Elle qui n’avait jamais versé le sang des siens et tant perdu au fil des combats, serait autorisée à conseiller sa fille en tant que nouvelle doyenne du palais. Les Fanériques et les Sansécrans s’unirent alors sous la même bannière, abandonnèrent ces surnoms symboles de temps révolus, et commencèrent la révolution philosophique de cette ville dressée au milieu du désert.

Heyla et sa mère enterrèrent Lady et Arawan lors d’obsèques privées, afin de ne jamais oublier les erreurs qui avaient conduit à la création du plus grand conflit depuis la fondation de la cité. La nouvelle reine de vapeur accorda à l’ex-colonel une sépulture dans le cimetière royal, en dédommagement des vies détruites par les erreurs de sa famille.

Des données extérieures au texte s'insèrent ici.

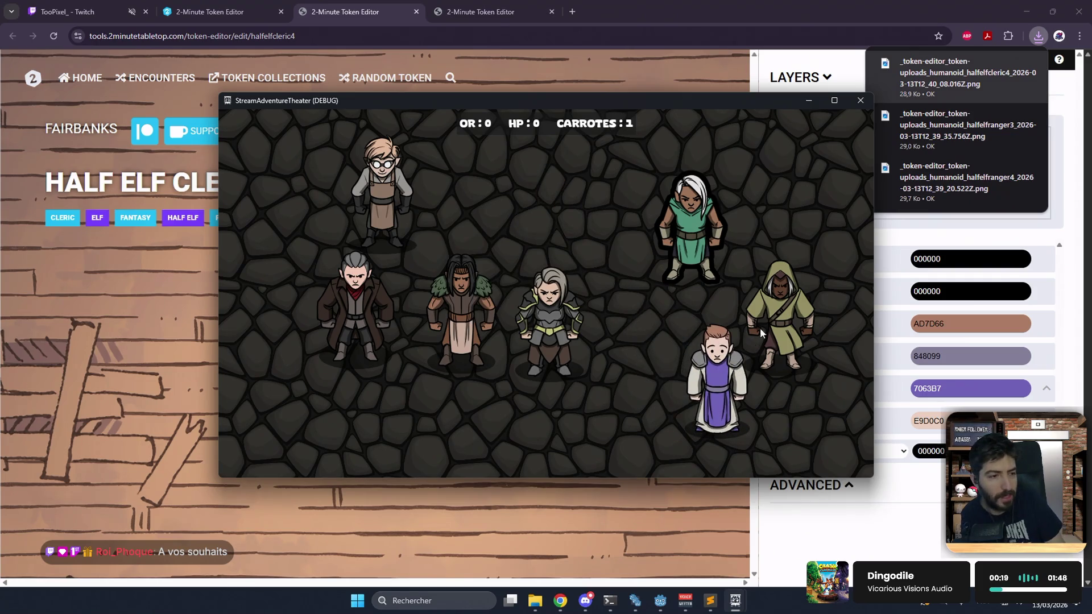
click(375, 5)
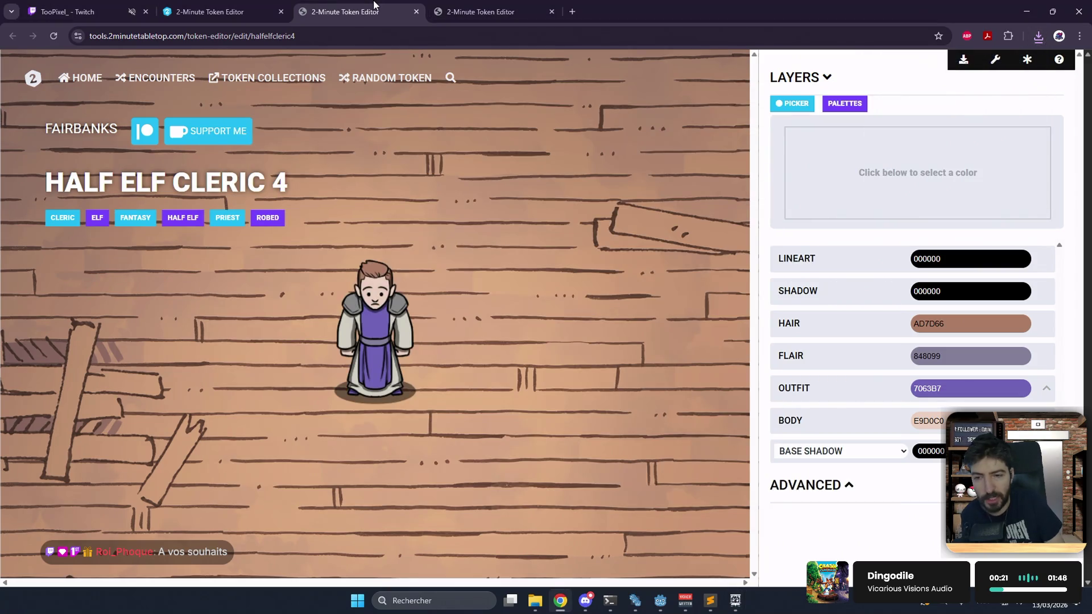
- Drag the downloaded Druid 3 image into the game as a Token and position it beside the purple cleric
middle_click(375, 5)
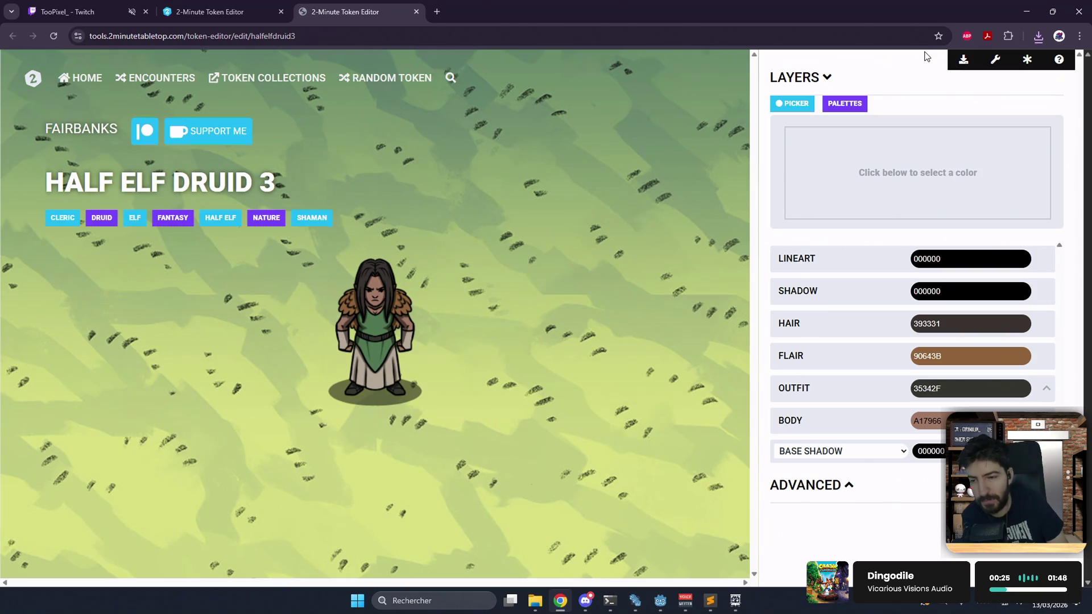
click(1034, 35)
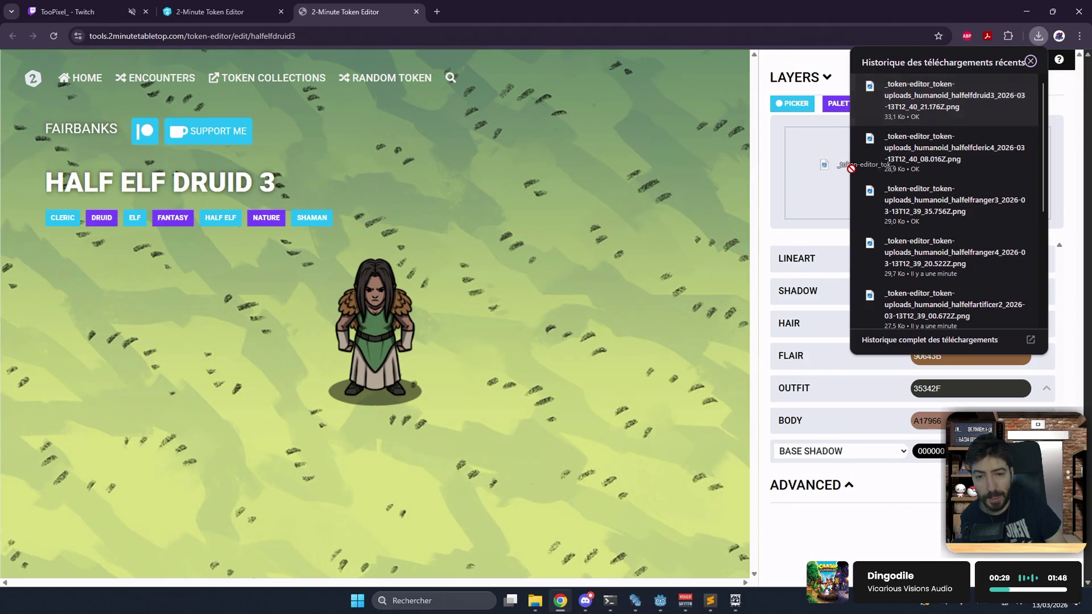
mouse_move(735, 604)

Après la bataille, les révélations, le jugement et le deuil, vinrent alors les jours de paix.

Sélinda tint sa parole et céda le pouvoir à sa fille, qui fut couronnée reine de Piston devant le peuple unifié. Pour la première fois, le couronnement ne fut pas célébré dans le faste du palais, qui regorgeait encore de souvenirs douloureux, mais dans la basse ville, sur la place même où la jeune fille s’adonnait aux loisirs anciennement interdits. Le jour même de son serment envers la noblesse de Siwa, Heyla prit maintes décisions, et effaça officiellement les injustices héritées de sa grand-mère.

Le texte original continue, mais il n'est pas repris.